═════ ТЕКСТ ═════

Многие живут, как и при Союзе: держат коров, косят косой траву, обрабатывают неотъемлемые огороды, ездят на велосипедах. Поезда там ходят старые, советские, а по пыльным дорогам все еще тарахтят неубиваемые «Жигули» и «Москвичи». Интерьер в домах часто с той же советской мебелью, в которой сервизы из хрусталя и фаянса, а в обязательных сараях те же мотыги, грабли и лопаты, за которыми все еще пылятся стопки «Здоровья», «Крестьянок» и «Работниц и селянок». Бабушки привычно ходят в «хустках» (платочках), дедушки в кепках, костюмах и сандалиях на носок. Хотя, конечно, многое поменялось, что не так заметно для постороннего глаза. Но многое и осталось.

═════ ДАННЫЕ ═════

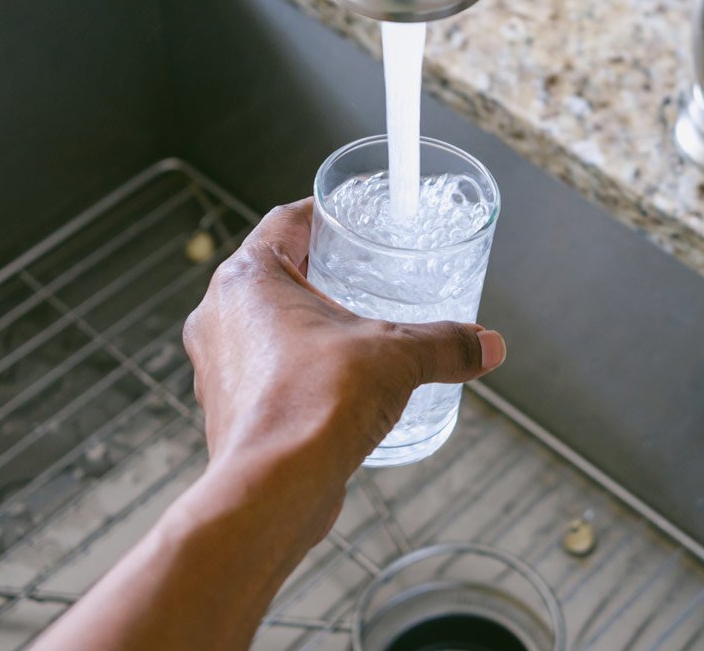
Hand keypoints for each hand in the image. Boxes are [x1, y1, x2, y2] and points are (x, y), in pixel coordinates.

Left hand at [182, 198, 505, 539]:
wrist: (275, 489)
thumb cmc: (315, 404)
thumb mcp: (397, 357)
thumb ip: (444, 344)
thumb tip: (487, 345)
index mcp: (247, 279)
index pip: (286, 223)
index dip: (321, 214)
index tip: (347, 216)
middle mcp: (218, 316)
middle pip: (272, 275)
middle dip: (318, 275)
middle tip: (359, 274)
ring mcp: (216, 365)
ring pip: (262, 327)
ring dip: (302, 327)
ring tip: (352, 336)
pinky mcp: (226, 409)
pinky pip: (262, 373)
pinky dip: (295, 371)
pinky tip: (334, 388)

═════
═════ ДАННЫЕ ═════

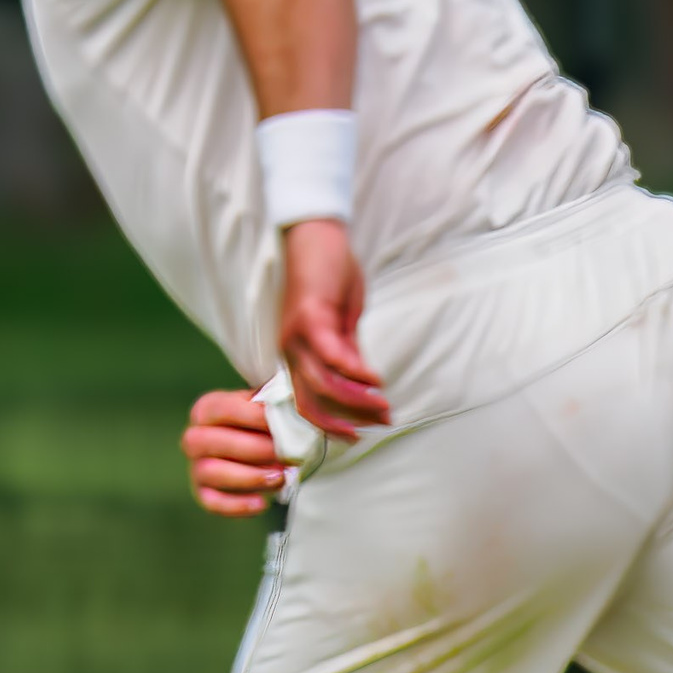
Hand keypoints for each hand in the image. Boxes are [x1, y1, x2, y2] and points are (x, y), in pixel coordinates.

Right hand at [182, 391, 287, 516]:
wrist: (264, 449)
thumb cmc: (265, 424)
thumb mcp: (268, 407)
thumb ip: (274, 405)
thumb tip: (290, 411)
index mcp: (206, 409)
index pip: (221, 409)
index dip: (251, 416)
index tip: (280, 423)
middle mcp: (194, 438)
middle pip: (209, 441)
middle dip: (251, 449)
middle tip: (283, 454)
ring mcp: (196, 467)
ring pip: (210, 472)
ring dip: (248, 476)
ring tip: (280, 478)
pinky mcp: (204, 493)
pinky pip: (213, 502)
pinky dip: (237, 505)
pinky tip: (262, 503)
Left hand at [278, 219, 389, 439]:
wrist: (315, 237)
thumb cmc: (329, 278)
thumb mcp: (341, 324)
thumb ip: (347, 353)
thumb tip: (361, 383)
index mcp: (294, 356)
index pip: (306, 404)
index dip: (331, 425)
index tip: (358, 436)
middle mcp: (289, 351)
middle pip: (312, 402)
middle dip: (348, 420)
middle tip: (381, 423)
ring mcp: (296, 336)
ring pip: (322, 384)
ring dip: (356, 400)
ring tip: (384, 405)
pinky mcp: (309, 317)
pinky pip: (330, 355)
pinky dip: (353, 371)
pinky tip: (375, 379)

═════

ЗАДАНИЕ -> Перечислите все инструменты, которые по тексту о деревенском быте хранятся в сараях.

ОТВЕТ -> Мотыги, грабли, лопаты.